The narrator longs to write and meet with other people, but her husband refuses. As the narrator is more and more upset by and fixated on the wallpaper, however, her private thoughts focus more on the wallpaper than her treatment—she believes she is improving, despite the fact that she doesn’t sleep at night and is seeing people walking through the grounds where there are none. She views John with more suspicion (that’s focused on in the next section) and guards her observations about her room very closely for fear of institutionalization. Bluntly, her private thoughts become much more paranoid and delusional as the story progresses.

I’m feeling ever so much better! I don’t sleep much at night, for it is so interesting to watch developments[.]

I don’t like the look in [John’s] eyes.

But I am here, and no person touches this paper but me—not alive!

The second technique I tracked was the characterization of the narrator’s husband, John, through her descriptions of him—and how that characterization changes throughout the piece (in green on the highlights). At first, the narrator is incredibly deferential to John (even if she does disagree with his ideas), refusing to contradict him or acknowledge her own resentment of him as valid. She sees him as her knight in shining, pragmatic armor.

He is very careful and loving, and hardly lets me stir without special direction. […] he takes all care from me, and so I feel basely ungrateful not to value it more.
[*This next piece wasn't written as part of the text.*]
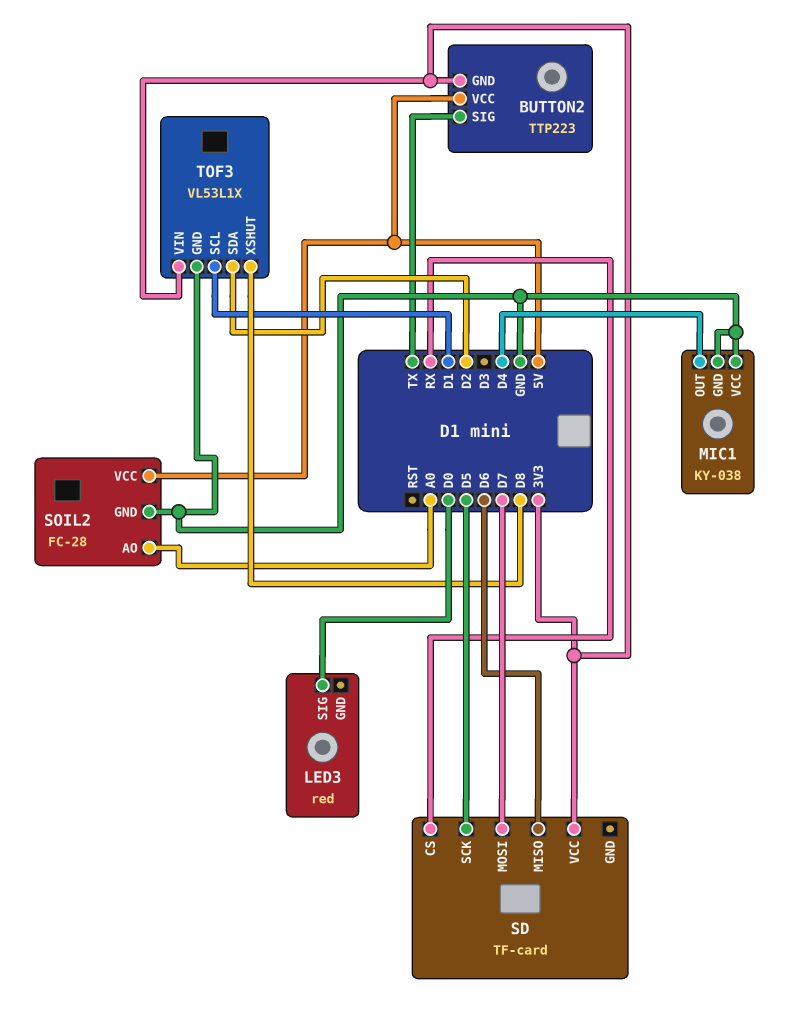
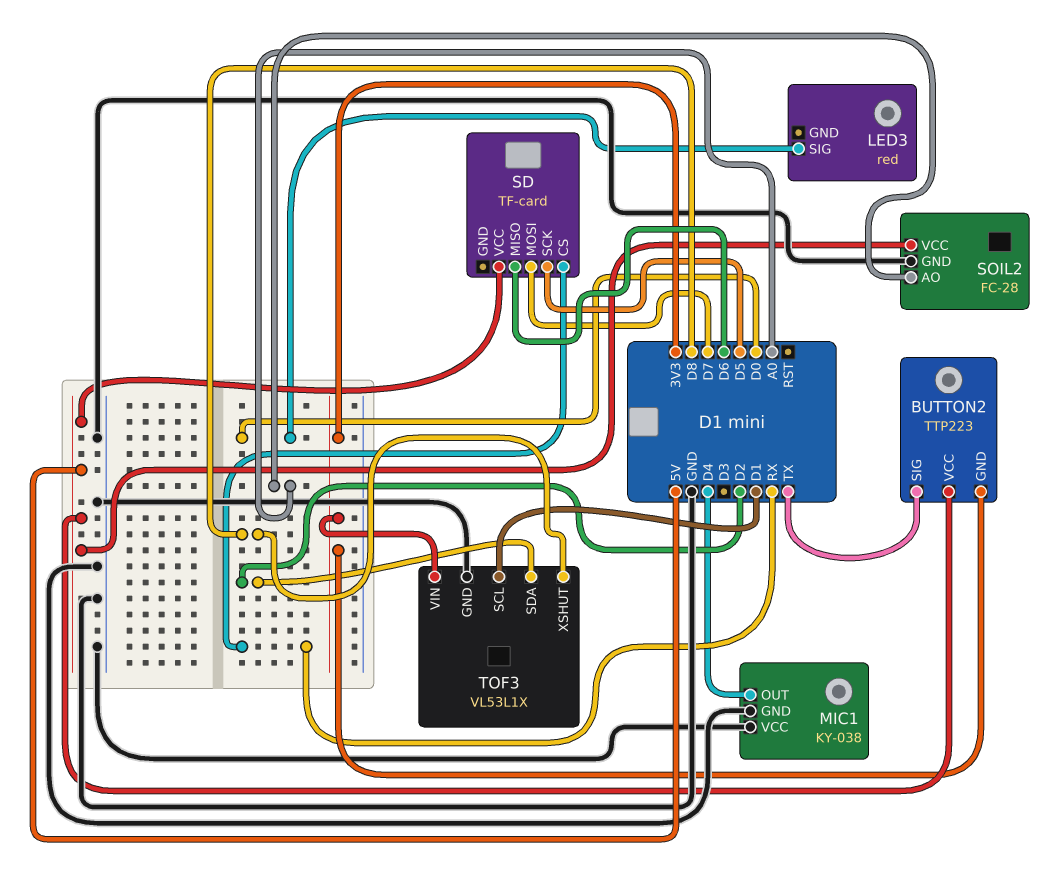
SD pin VCC: 3V3 -> 5V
John is incredibly controlling of his wife, all in the name of treating her illness. He uses his authority as a physician to prevent his wife from getting what she wants, and she has no way to combat this due to her condition and her place as a subservient wife. One of the reasons I tracked this technique was because it struck me as odd my first read-through that this narrator, who seems so confident (at least at the start of the story), would be so deferential towards someone who obviously never takes her seriously. John treats his wife like a petulant child instead of a grown woman, going so far as to call her a little girl at one point

“What is it, little girl?” he said. “Don’t go walking about like that— you’ll get cold.”

Ironically, this militant you’re-going-to-get-better-because-I-say-so attitude leads directly to the narrator’s deterioration—he ignores his wife’s pleas to get rid of the wallpaper, and she ends up fixating on it to the point of insanity.
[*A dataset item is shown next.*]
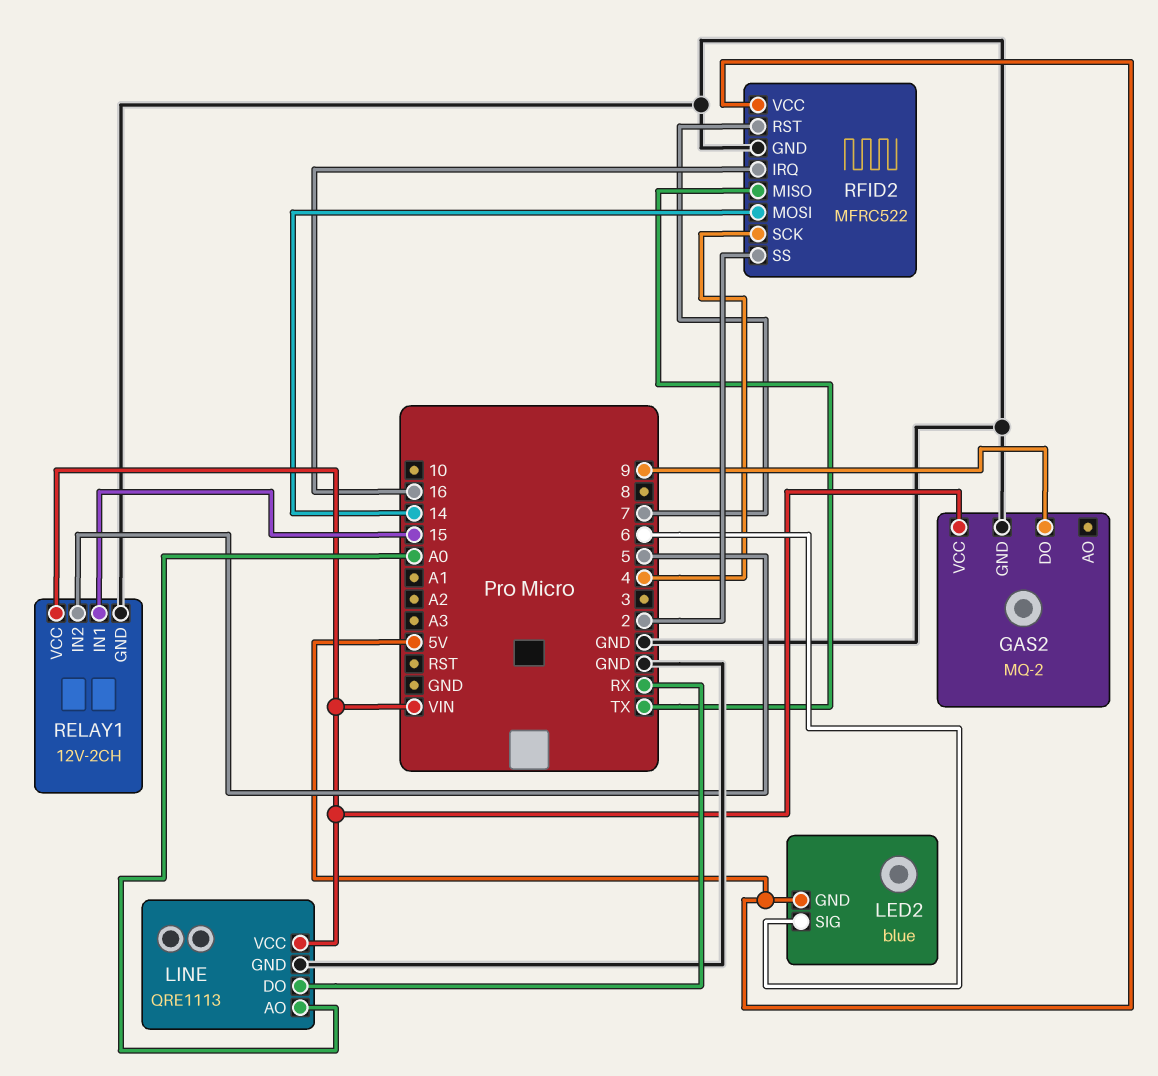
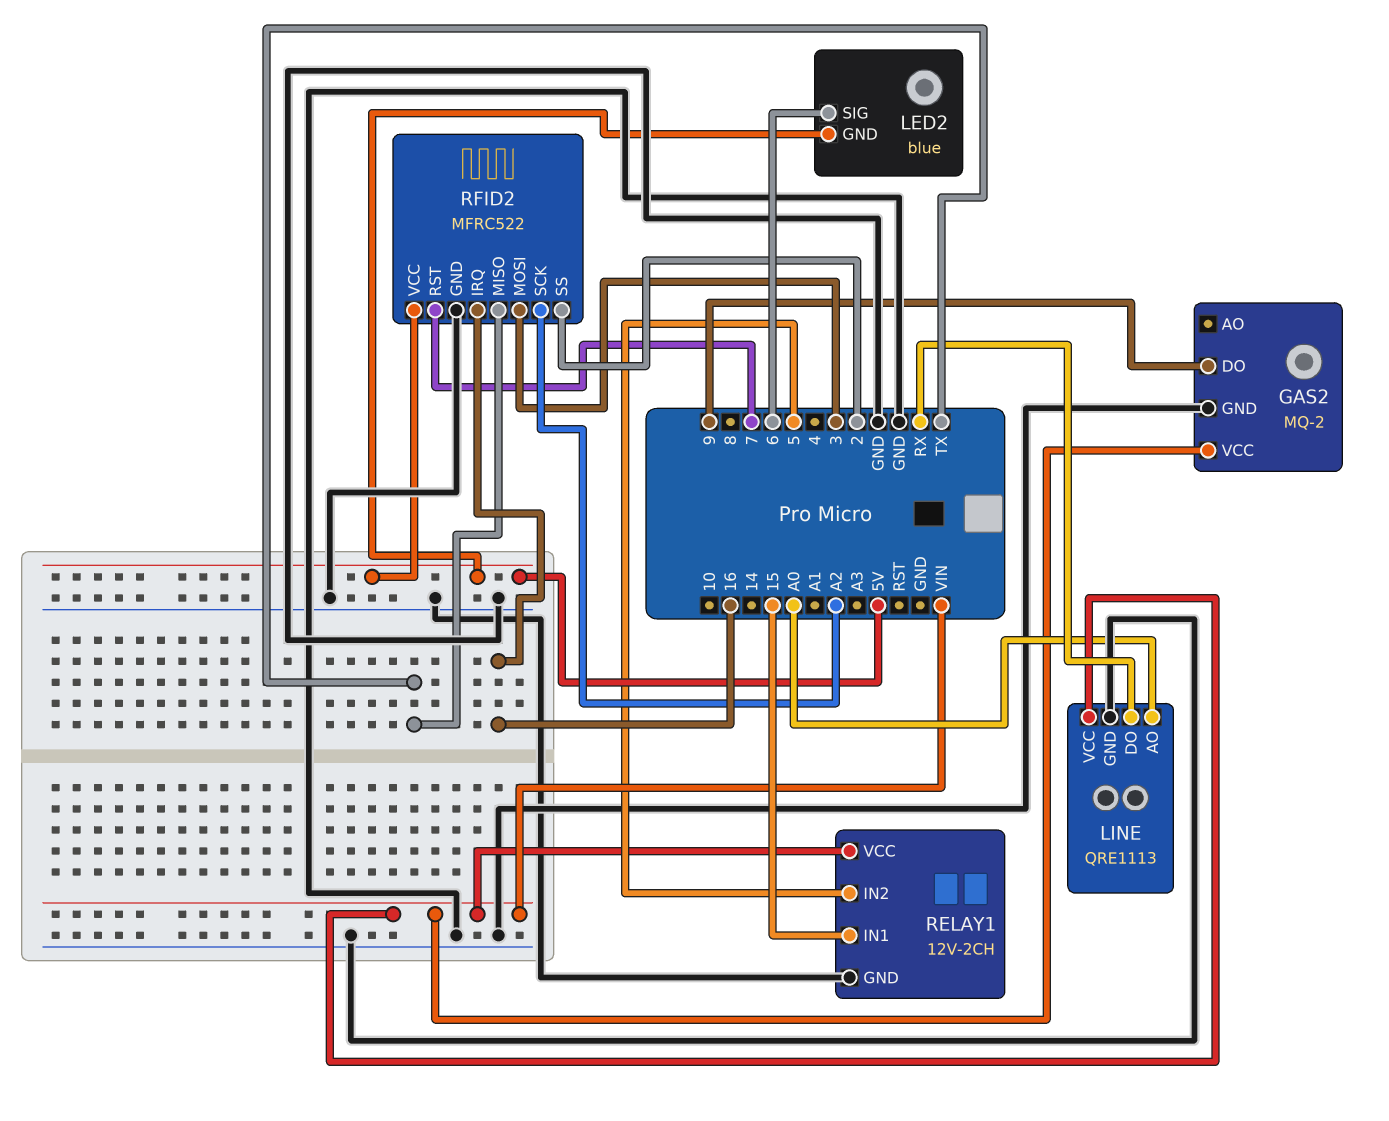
RFID2 pin MOSI: 14 -> 3
RFID2 pin SCK: 4 -> A2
At first he meant to re paper the room, but afterwards he said that I was letting it get the better of me, and that nothing was worse for a nervous patient than to give way to such fancies.

As the narrator grows more paranoid because of the wallpaper, she is more suspicious of John’s intentions, though he is ostensibly the same skeptical pragmatist he was at the start of the story. The more the narrator hides from her husband, the less she trusts his judgment.

I believe John is beginning to notice. I don’t like the look in his eyes.

He asked me all sorts of questions, too, and pretended to be very loving and kind. As if I couldn’t see through him!

I think Gilman’s use of her protagonist’s relationships to other people, as well as her relationship to herself, is a brilliant way to subtly guide the reader through the story without overloading them with exposition or heavy-handed dialogue. By the time the narrator states her mistrust of John outright, the reader is already primed to agree with her because of Gilman’s skillful characterization. The narrator’s whimsical, willful personality is apparent from paragraph one, which is what led me to pick this story in the first place—a cursory glance at the first page completely drew me into the story. I love it when narrators talk directly to the reader (probably a byproduct of my being raised on several Snicket-esque children’s series), and Gilman also used it as a way to explain the narrator’s secrecy around writing—in a way, the reader becomes the narrator’s confidant.

Writing exercise: Write a story using a narrator who believes that they’re something they actually aren’t.

Discussion Questions

  1. Is John written more as a misguided physician or an abusive husband?
  2. How does Jennie serve the story? Is she more or less sympathetic than John or the narrator?
  3. Why did the writer make a point to mention John and Jennie examining the wallpaper, too?